Opinião
Cinema | Por uma cultura de Cultura
Viajar é algo de fantástico, especialmente porque configura uma oportunidade única para identificar nos outros povos tudo aquilo que lhes falta para atingirem a grandiosidade lusitana
Por razões que naturalmente não cabem nesta coluna, aconteceu-me recentemente estar em viagem para Estugarda. Viajar é algo de fantástico, especialmente porque configura uma oportunidade única para identificar nos outros povos tudo aquilo que lhes falta para atingirem a grandiosidade lusitana. Os alemães em particular, com a sua forte e dinâmica economia, a sua irritante cultura de rigor e uma reconhecida mas absolutamente incompreensível inflexibilidade, está bem de se ver que se estão mesmo a pôr a jeito para serem escalpelizados pelo bisturi do sarcasmo tuga. E não é que é surpreendentemente fácil encontrar o primeiro fio por onde começar a desenrolar a meada? Oh, rápida e óbvia vitória! Basta uma mera incursão na rede ferroviária germânica para desconstruir o mito da pontualidade e infalibilidade alemãs. Diga-se, sem temor, que ao pé da Deutsch Bahn, a CP se parece com um verdadeiro relógio... suíço (talvez de cuco, mas ainda assim suíço). E quanto a respeitar lugares reservados nos transportes públicos? Upa, upa, também aqui batemos os alemães aos pontos, quanto mais não seja pela criatividade que imprimimos às histórias inventadas para justificar o facto de estarmos conscientemente sentados num lugar que provavelmente pertencerá a outra pessoa. Genuinamente incomparável ao silêncio e aparente apatia do passageiro alemão, enquanto muuuuuuuuuuito lentamente reúne os seus haveres para ceder o assento que sabe não ser seu.
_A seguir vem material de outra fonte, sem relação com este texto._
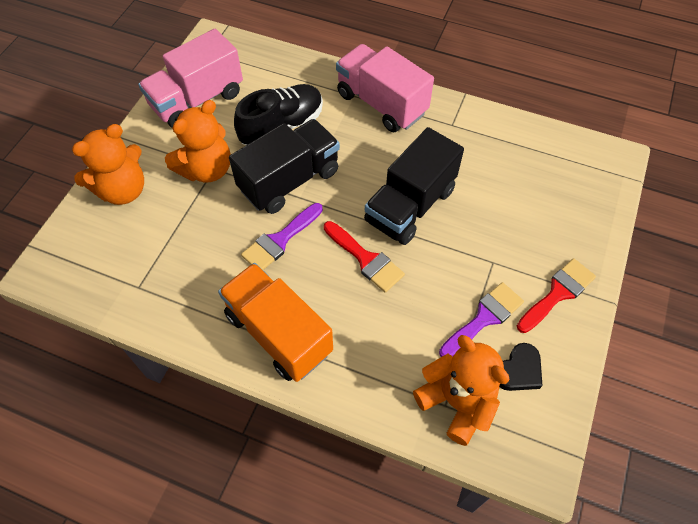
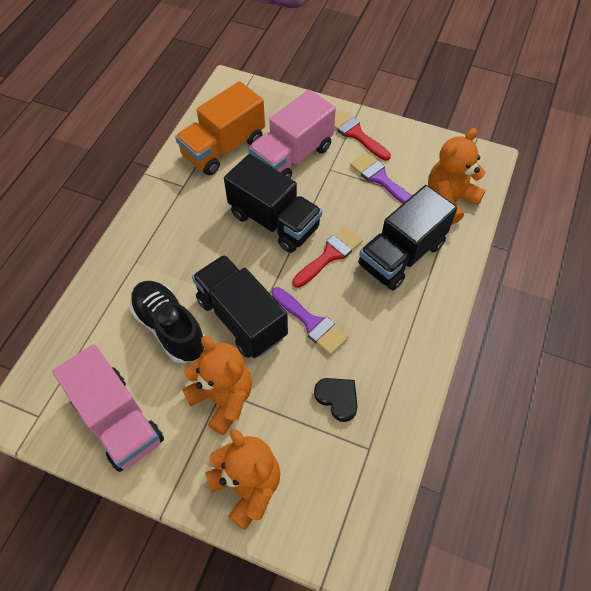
camera: 90 degrees left, 0 degrees up
orange truck [218,263,333,382] -> orange truck moved to [175,81,265,175]
pink truck [336,44,434,132] -> pink truck moved to [248,89,336,178]
black heart [499,343,543,391] -> black heart moved to [314,378,358,422]
none -> black truck [358,185,457,290]

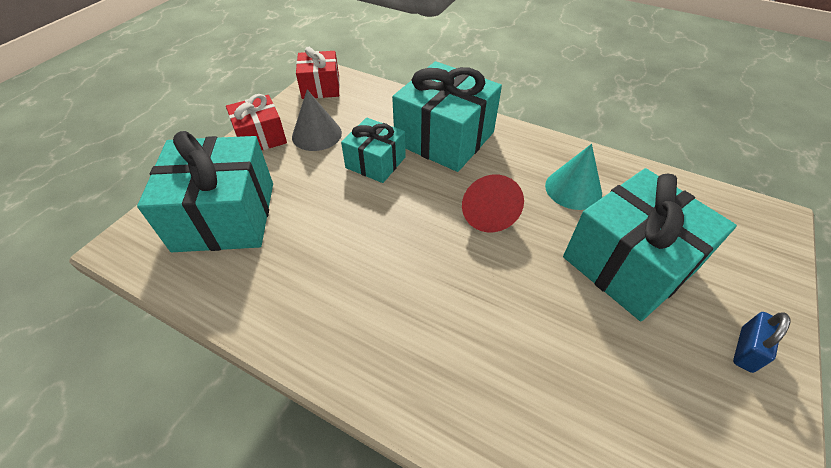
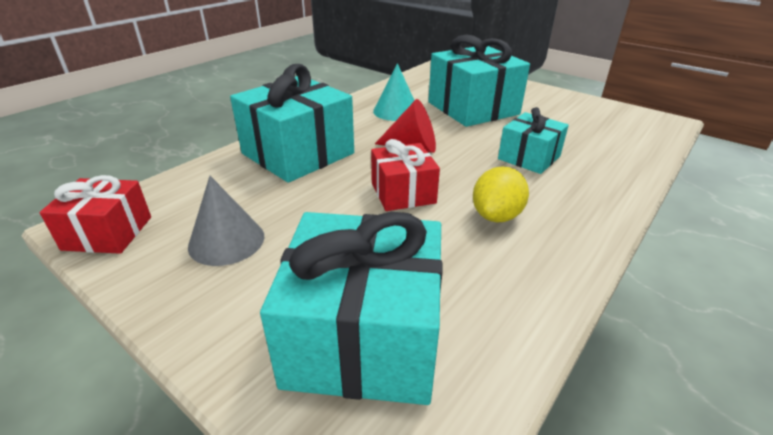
camera: 80 degrees left, 15 degrees down
red gift [226,94,287,150] -> red gift moved to [371,139,440,211]
turquoise gift [341,118,406,183] -> turquoise gift moved to [498,107,569,174]
blue padlock [733,312,790,373] -> none
none -> yellow lemon [473,166,529,223]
Estugarda é a capital do estado de Baden-Württemberg. Famosa, entre várias outras razões, por ser a casa da Bosch e dos gigantes da indústria automóvel Porsche e Mercedes Benz. Enquanto desço a Königstraße, integrado num grupo de visitantes portugueses, todos igualmente ávidos por determinar a exata extensão do logro germânico, a guia que nos acompanha vai debitando informação irrelevante, como o facto de a cidade ter sido praticamente destruída durante os bombardeamentos da 2.ª Grande Guerra. Quer isto dizer que mesmo os edifícios que aparentam remontar ao séc. XVIII ou XIX foram, na realidade, recuperados de acordo com a construção original, após o final da guerra. Um desperdício de energia e recursos, portanto.
É o caso do Castelo Novo que foi pensado para ser a residência do rei, no início do séc. XIX, mas que nunca para esse efeito terá servido. Atualmente alberga alguns serviços governamentais e, ironicamente, (chama-nos à atenção, a guia) nas duas torres que ladeiam a entrada localizam-se o Ministério das Finanças, de um lado, e o Ministério da Cultura, do outro. Sorri quando acrescenta: “nas duas extremidades do palácio temos a entrada e a saída do dinheiro público.” Cripticamente refere ainda: “Estugarda atrai muita gente porque tem várias coisas que as pessoas precisam, como trabalho e uma Ópera.”
Para mim, isto explica, sem margem para dúvidas, porque é que Estugarda nunca foi Capital Europeia da Cultura.